Can you guess what this deep, dark dish is?

My husband and I play this game whenever we go out to eat somewhere new.

If the place is a true delight from food to ambience to price, we will invariably turn to one another and say, “If we lived here, this would be our neighborhood place.”

Peter McNee, chef of Poggio trattoria in Sausalito, laughed when I told him we’d already made that declaration about his restaurant from the moment the bread (a special order of just-baked shards of pizza dough, scattered with piney rosemary and drizzled with fruity extra virgin olive oil) was set down at our table. If only we didn’t live some 50 odd miles south, Poggio would definitely be our neighborhood haunt.

Crisp, warm, and delicious fragrant rosemary pizza slab shards.

Turns out he plays that game, too, when he dines out. And so must the throngs of diners crowding the very lively Poggio the recent Saturday night when McNee invited me in to try his dishes. It was my first time at the nearly 6-year-old restaurant. Every seat was taken inside the warm dining room, the bustling bar, and at the outside tables where you can feel the gentle breeze from the Bay.

Seems like a lot of people are making this satisfying Northern Italian restaurant their neighborhood spot.  They’re racking up smaller tabs now, a manager told us. And they are bringing in their own wine more often now to take advantage of the reasonable $20 corkage fee. But recession or no recession, diners continue to flock here.

It’s easy to see why. The cheery sommelier arrives at your table wearing suspenders and armed with the most colorful and memorable stories about the featured wines. Entree prices are moderate, considering the caliber of food and the amount of it. Portions are very generous here. Our half-orders of pasta resembled full-size plates at other establishments.

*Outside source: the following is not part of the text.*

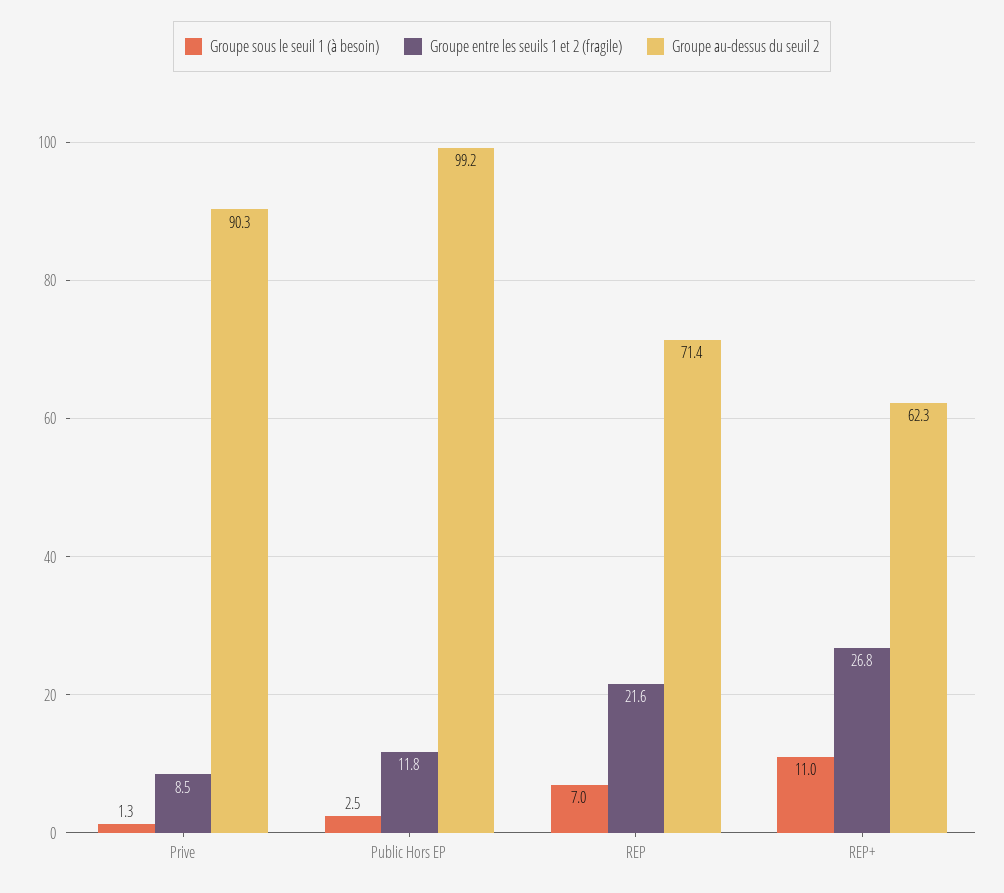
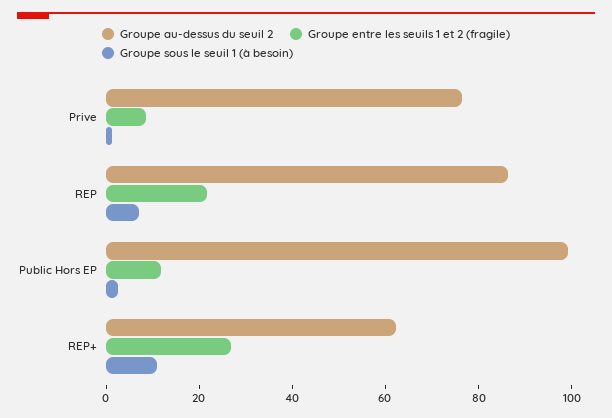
Groupe au-dessus du seuil 2, Prive: 90.3 -> 75
Groupe au-dessus du seuil 2, REP: 71.4 -> 85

It’s a place where you can drop in for a Calabria pizza (Calabrian chile roasted pork, gypsy peppers, and picholine olives; $12) or a rustic spit-roasted goat leg with eggplant, and roasted onion and goat cheese gratin ($18).

A taste of the sea with albacore crudo.

The menu changes daily. From time to time, McNee also offers week-long specialty menus, including the “Festa de Pesce,” which we got to try the last night it was offered. This festival of seafood featured both cold and warm small-plate preparations of fresh local seafood.

After McNee told us how painstaking the stuffed calamari ($9) was to make, and how many pounds of squid bodies that he, himself, had to hand-stuff with a mixture of sofrito and diced squid tentacles, how could we not order it?

A shallow earthenware dish arrived as black as a Texas oil pool. The plump squid bodies were braised in their own ink. The squid were tender, and the sauce so deep, earthy, and complex that it was hard not to spoon up every drop.

From the “Festa de Pesce” menu, we also tried the local albacore crudo ($8), a mound of cubed buttery tuna with the refreshing hit of chile, lime, and mint.

Pasta with lamb

Pasta with veal

The two half-orders of pastas were not only ample in size, but plentiful with meat. The cavatelli with lamb sugo featured ridged, fresh pasta in a hearty, robust sauce. The pappardelle with slow-cooked veal and green olive sugo was a soul-satisfying dish with big chunks of fork-tender meat accented by salty, nutty Pecorino Romano.